--- Listed records ---
════
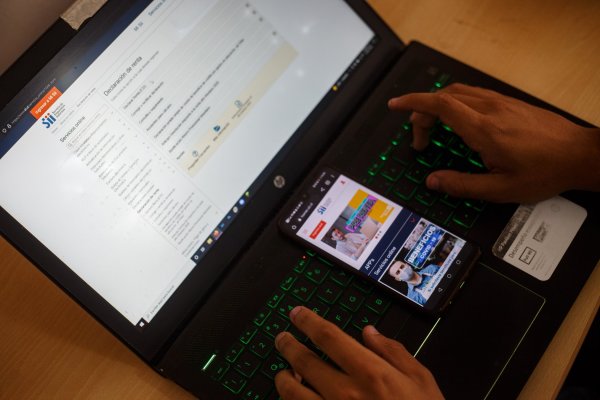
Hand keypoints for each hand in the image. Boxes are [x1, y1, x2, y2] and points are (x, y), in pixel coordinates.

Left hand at [274, 306, 443, 399]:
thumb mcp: (421, 380)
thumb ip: (394, 352)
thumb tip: (370, 333)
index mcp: (370, 373)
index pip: (328, 336)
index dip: (308, 321)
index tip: (297, 314)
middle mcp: (345, 393)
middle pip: (303, 361)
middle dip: (288, 345)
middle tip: (282, 338)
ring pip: (291, 392)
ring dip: (283, 377)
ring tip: (284, 372)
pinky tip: (294, 398)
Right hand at [388, 83, 599, 202]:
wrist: (580, 155)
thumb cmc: (545, 171)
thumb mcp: (500, 189)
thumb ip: (462, 185)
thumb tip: (433, 182)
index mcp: (483, 130)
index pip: (440, 105)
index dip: (413, 103)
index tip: (396, 105)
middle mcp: (490, 110)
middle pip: (444, 96)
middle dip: (422, 111)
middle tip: (420, 138)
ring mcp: (501, 103)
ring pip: (459, 91)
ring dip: (438, 104)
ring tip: (433, 127)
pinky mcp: (510, 103)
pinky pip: (473, 94)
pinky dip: (455, 102)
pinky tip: (458, 120)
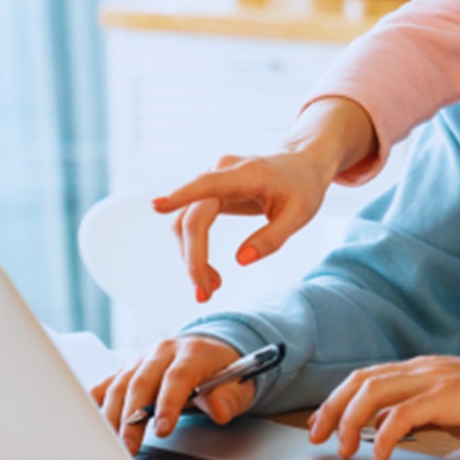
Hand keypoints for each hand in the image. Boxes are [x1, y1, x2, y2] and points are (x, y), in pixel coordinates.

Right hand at [90, 336, 252, 455]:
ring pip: (120, 385)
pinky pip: (106, 385)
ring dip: (112, 417)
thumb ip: (229, 398)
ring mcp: (141, 360)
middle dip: (133, 418)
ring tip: (111, 446)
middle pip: (141, 382)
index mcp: (193, 352)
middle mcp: (162, 352)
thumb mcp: (238, 385)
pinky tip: (87, 423)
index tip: (163, 430)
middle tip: (129, 447)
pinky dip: (94, 403)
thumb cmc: (224, 372)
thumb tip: (219, 410)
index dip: (168, 404)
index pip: (177, 377)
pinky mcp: (127, 370)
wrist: (211, 350)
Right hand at [153, 98, 375, 301]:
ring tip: (212, 287)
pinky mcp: (211, 193)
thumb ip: (272, 238)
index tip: (156, 206)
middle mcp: (222, 172)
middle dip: (193, 258)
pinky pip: (193, 221)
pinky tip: (210, 273)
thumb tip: (241, 260)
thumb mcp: (299, 216)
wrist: (302, 165)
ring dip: (192, 257)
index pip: (206, 185)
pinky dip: (196, 249)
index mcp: (246, 174)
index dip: (180, 195)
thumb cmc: (302, 188)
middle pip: (193, 216)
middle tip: (204, 294)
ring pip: (186, 221)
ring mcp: (213, 181)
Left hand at [307, 356, 459, 459]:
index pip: (364, 377)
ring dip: (352, 421)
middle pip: (361, 380)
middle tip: (319, 436)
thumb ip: (414, 409)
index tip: (320, 422)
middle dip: (334, 408)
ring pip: (374, 391)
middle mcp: (419, 369)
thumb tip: (384, 428)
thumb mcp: (442, 405)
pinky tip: (381, 454)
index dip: (337, 399)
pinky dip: (386, 434)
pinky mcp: (446, 395)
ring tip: (346, 448)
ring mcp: (432, 379)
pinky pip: (405, 413)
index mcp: (416, 369)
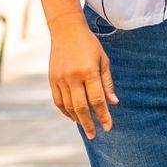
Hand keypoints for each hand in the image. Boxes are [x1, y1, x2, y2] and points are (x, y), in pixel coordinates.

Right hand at [47, 16, 115, 138]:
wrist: (66, 30)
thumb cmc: (89, 45)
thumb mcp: (103, 61)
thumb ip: (107, 83)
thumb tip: (114, 103)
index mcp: (89, 72)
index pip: (97, 100)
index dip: (103, 116)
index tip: (108, 127)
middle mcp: (73, 77)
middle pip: (81, 107)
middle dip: (89, 124)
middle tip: (94, 136)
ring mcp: (60, 79)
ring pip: (68, 106)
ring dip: (77, 119)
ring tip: (85, 127)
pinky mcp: (52, 79)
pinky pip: (58, 101)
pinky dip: (65, 111)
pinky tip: (73, 117)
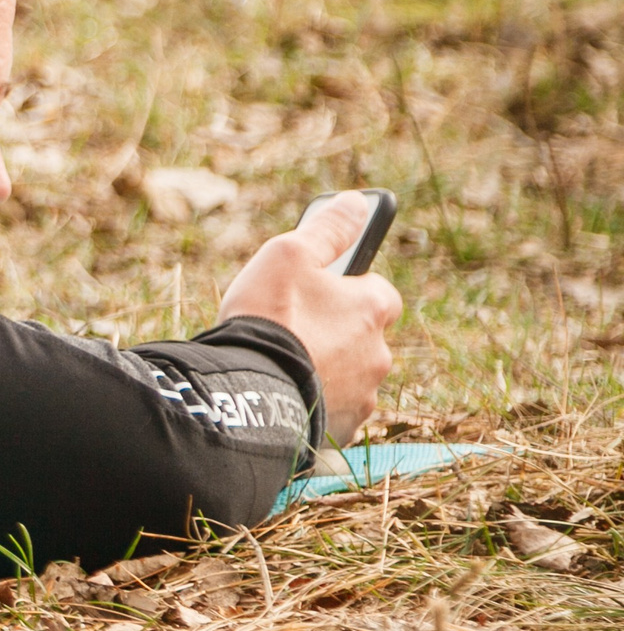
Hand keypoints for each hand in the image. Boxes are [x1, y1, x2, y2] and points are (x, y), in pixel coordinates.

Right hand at [214, 191, 403, 445]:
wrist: (251, 389)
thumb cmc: (270, 316)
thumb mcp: (289, 254)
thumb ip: (327, 229)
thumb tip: (356, 202)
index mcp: (373, 309)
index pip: (379, 293)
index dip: (350, 289)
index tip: (321, 290)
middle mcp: (379, 353)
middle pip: (365, 336)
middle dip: (337, 331)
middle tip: (293, 327)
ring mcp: (364, 395)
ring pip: (351, 374)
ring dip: (328, 367)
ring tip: (284, 362)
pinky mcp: (344, 427)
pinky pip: (335, 408)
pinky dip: (317, 399)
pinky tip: (285, 391)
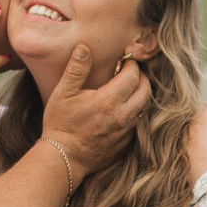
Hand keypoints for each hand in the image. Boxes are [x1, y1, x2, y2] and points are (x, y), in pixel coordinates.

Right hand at [40, 45, 150, 174]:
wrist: (64, 158)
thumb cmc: (60, 125)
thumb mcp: (63, 93)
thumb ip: (76, 69)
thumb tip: (84, 48)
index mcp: (109, 101)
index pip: (133, 76)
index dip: (131, 65)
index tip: (124, 61)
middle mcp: (122, 116)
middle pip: (146, 90)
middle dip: (141, 78)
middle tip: (130, 73)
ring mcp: (126, 131)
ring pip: (144, 107)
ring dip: (139, 95)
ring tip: (128, 89)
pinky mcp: (125, 143)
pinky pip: (138, 123)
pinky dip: (134, 112)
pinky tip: (122, 109)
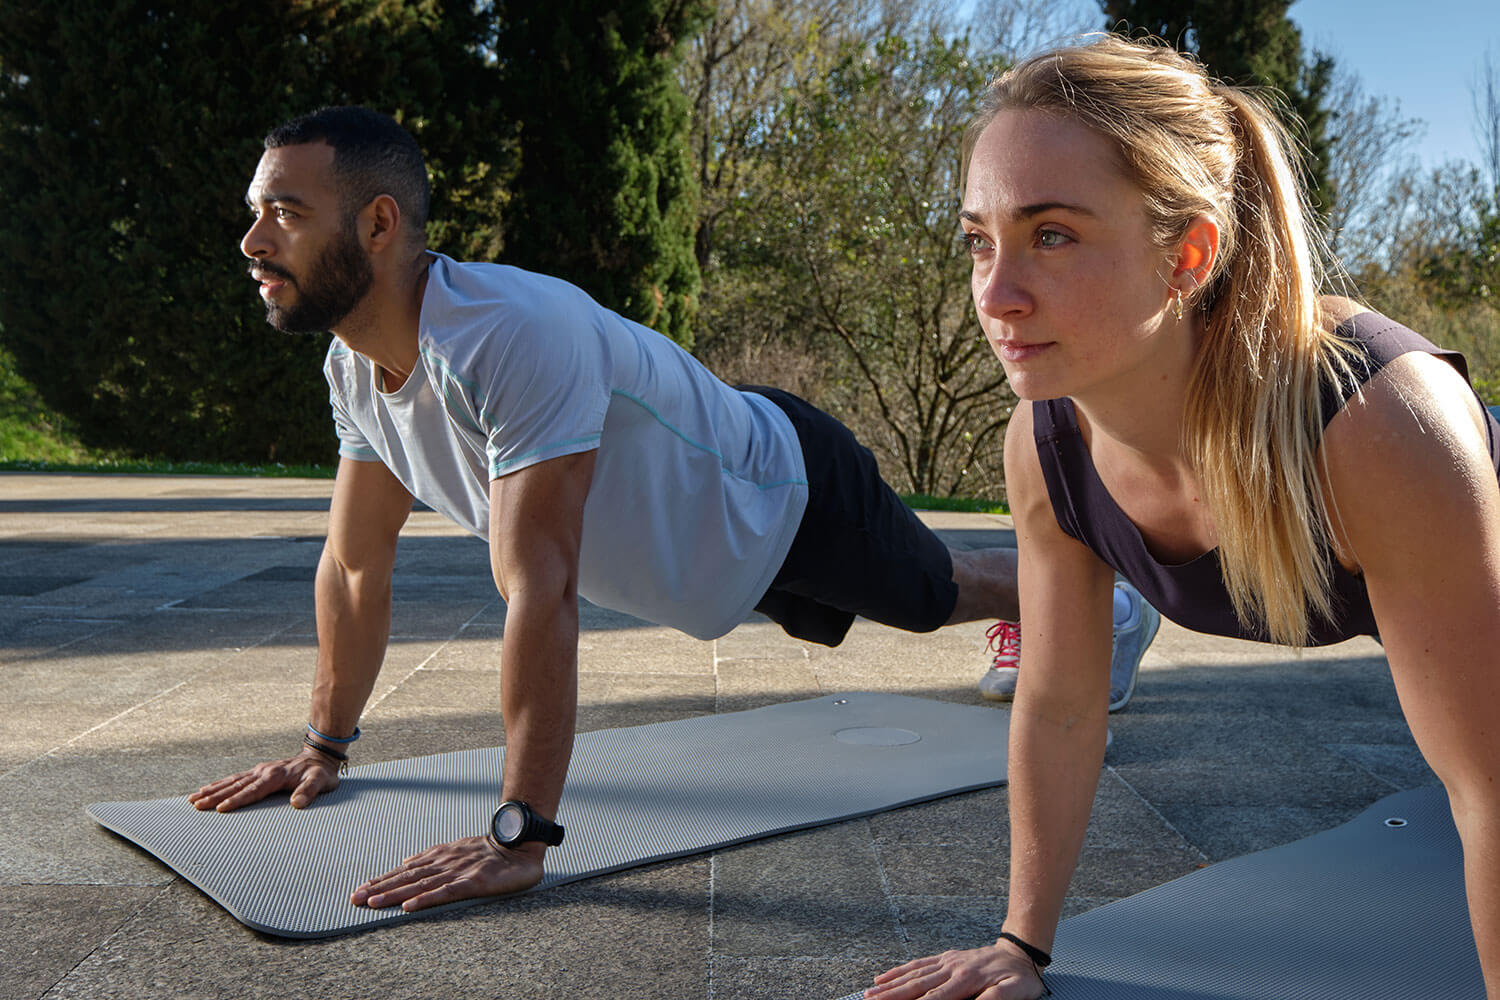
════
--- Requirement ---
Starting at the line above that holds "middle mcp: (222, 172)", return each line up to and including the one that holds "pinky tip: (73, 117)", exactly as written, minus any pictures.

--- Output for this task ---
middle mcp: (222, 172)
middle dip: (193, 258)
pinky pip: (193, 221)
pinky tip: (210, 273)
thumb tip: (241, 260)
thumb mcp: (299, 216)
wrist: (302, 165)
ring dip: (192, 257)
index pip: (206, 185)
pinky dip: (196, 249)
index mcp: (246, 174)
index dip: (180, 195)
thumb cmc: (302, 188)
middle pip: (193, 216)
middle tip: (204, 294)
ring pip: (186, 221)
ring mcp: (213, 181)
Left hand at [307, 356, 459, 459]:
index pip: (364, 377)
ring dip: (352, 421)
middle pip: (361, 380)
middle tip: (319, 436)
thumb ip: (414, 409)
index tip: (320, 422)
middle dip: (334, 408)
ring pip: (374, 391)
middle mcp: (419, 369)
thumb tip: (384, 428)
thumb mcp: (442, 405)
pinky tip: (381, 454)
index dip: (337, 399)
pinky dip: (386, 434)
pinky mcp: (446, 395)
ring tip: (346, 448)
ring mcp: (432, 379)
pinky pip: (405, 413)
index mcp: (416, 369)
Hand keypoints for each hand in the image. Boxes are [x1, y1, x2, y2] and points are (x, y), in pixel coordinates.

Right hand at [47, 16, 115, 138]:
wrist: (66, 30)
thumb cmc: (89, 45)
thumb mcp: (103, 61)
thumb ip: (107, 83)
thumb tip: (114, 103)
index mcp: (89, 72)
index pip: (97, 100)
index dip: (103, 116)
index tip: (108, 127)
middle mcp: (73, 77)
middle pip: (81, 107)
middle dip: (89, 124)
middle tip: (94, 136)
ring mcp: (60, 79)
ring pip: (68, 106)
ring dip: (77, 119)
ring tip: (85, 127)
pinky mcp: (52, 79)
pinky pip: (58, 101)
pinky dip: (65, 111)
pinky tip: (73, 117)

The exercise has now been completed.